#### Instructions for the task:
Only the lines from the one containing "4. **Seek feedback**" through the final line of the entries below are wanted, each copied exactly.

Recorded information Block Start

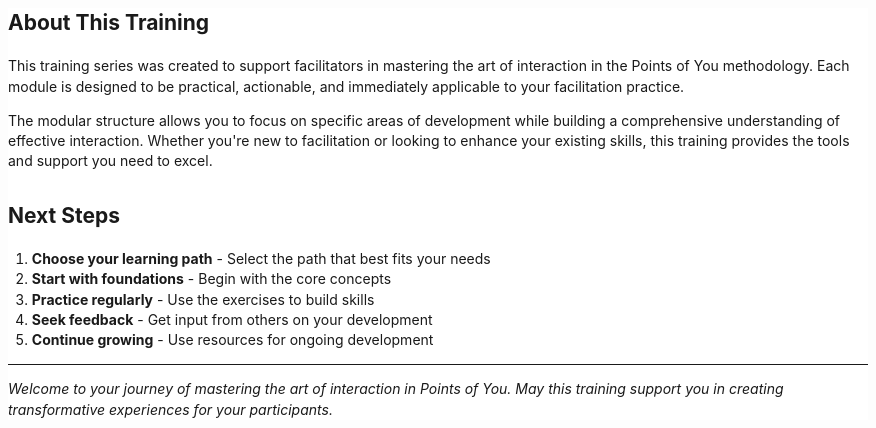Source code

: ## About This Training

This training series was created to support facilitators in mastering the art of interaction in the Points of You methodology. Each module is designed to be practical, actionable, and immediately applicable to your facilitation practice.

The modular structure allows you to focus on specific areas of development while building a comprehensive understanding of effective interaction. Whether you're new to facilitation or looking to enhance your existing skills, this training provides the tools and support you need to excel.

## Next Steps

1. **Choose your learning path** - Select the path that best fits your needs
2. **Start with foundations** - Begin with the core concepts
3. **Practice regularly** - Use the exercises to build skills
4. **Seek feedback** - Get input from others on your development
5. **Continue growing** - Use resources for ongoing development

---

*Welcome to your journey of mastering the art of interaction in Points of You. May this training support you in creating transformative experiences for your participants.*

Recorded information Block End

#### Your solution:
4. **Seek feedback** - Get input from others on your development
5. **Continue growing** - Use resources for ongoing development

---

*Welcome to your journey of mastering the art of interaction in Points of You. May this training support you in creating transformative experiences for your participants.*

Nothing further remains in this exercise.